Kolace

Cookbook

Ingredients

1 2/3 cups Roberts Half and Half, scalded
1 package active dry yeast
5 tablespoons sugar
1/2 cup warm water
3 Roberts Egg Yolks
1/4 cup shortening, melted and cooled
1 tablespoon salt
5-5 1/2 cups flour, sifted
1/4 cup Roberts Butter, melted
2 cups Fruit Filling

Preparation

Cool half and half to lukewarm. Meanwhile, soften yeast and 1 tablespoon sugar in warm water; allow to stand 5 minutes. Mix egg yolks, melted shortening, salt and remaining sugar with half and half; add yeast mixture. Gradually stir in flour until dough is smooth and can be lifted in a mass on a spoon. Keep dough as soft as can be handled; place in a buttered bowl, cover and allow to rise in a warm place until double in bulk.

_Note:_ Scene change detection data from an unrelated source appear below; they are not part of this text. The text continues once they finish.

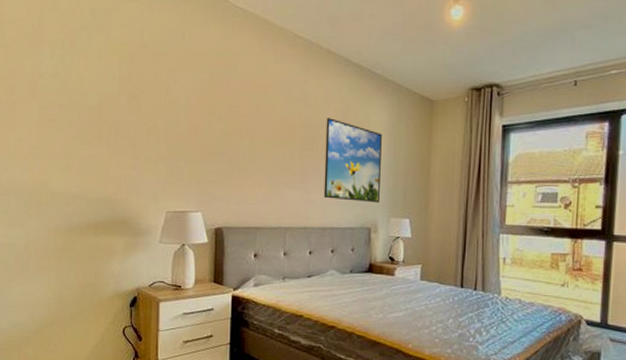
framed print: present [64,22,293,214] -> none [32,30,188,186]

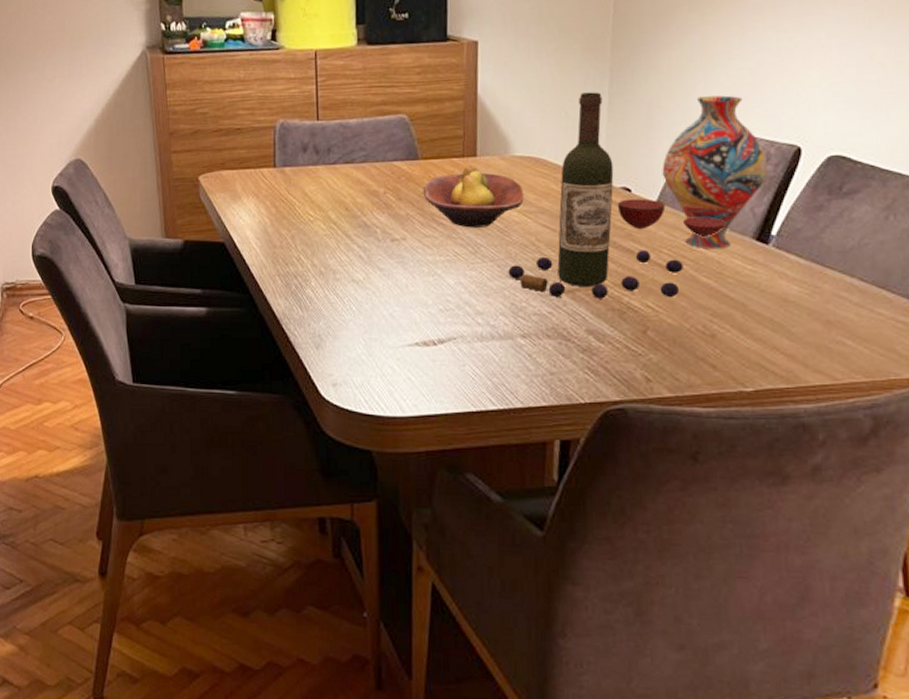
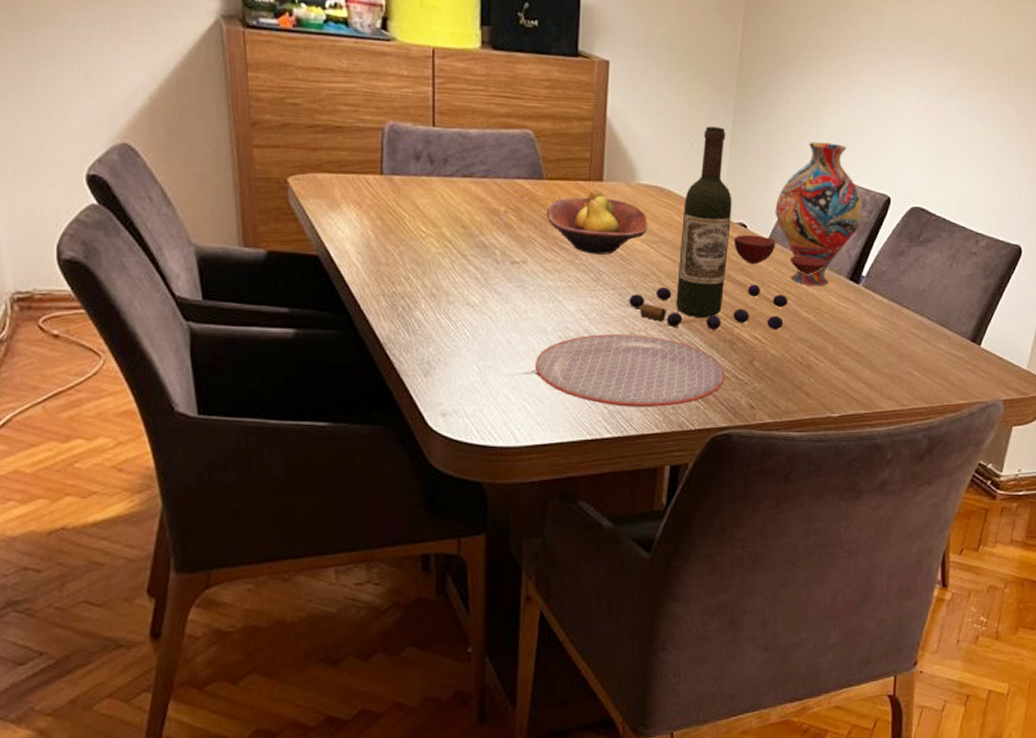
plate: none [417,306,617,379] -> present [534,334,726,407]

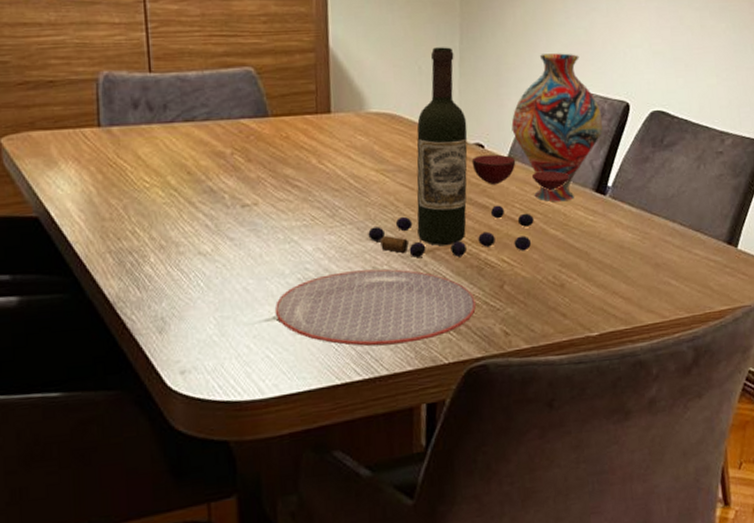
fruit bowl: present [546,189,648,255] -> none [274,122,381,190]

Stir down dough and allow to rest 10 minutes. Roll out dough on a floured surface to 1/3 inch thickness. Cut with a floured 2 1/2 inch round floured cutter; place on buttered baking sheets about 1 inch apart. Cover and allow to rise in a warm place until light, about 40 to 45 minutes. Press indentation in center of each roll. Brush rolls with melted butter and fill centers with Fruit Filling. Bake at 375° for 15 to 18 minutes, or until nicely browned.

Recipe Contributed By: Mrs. L. A. Snyder North Bend, Nebraska

Yield: 2 dozen

Special note: we no longer distribute eggs or margarine, but have left the recipes as originally printed to maintain their integrity.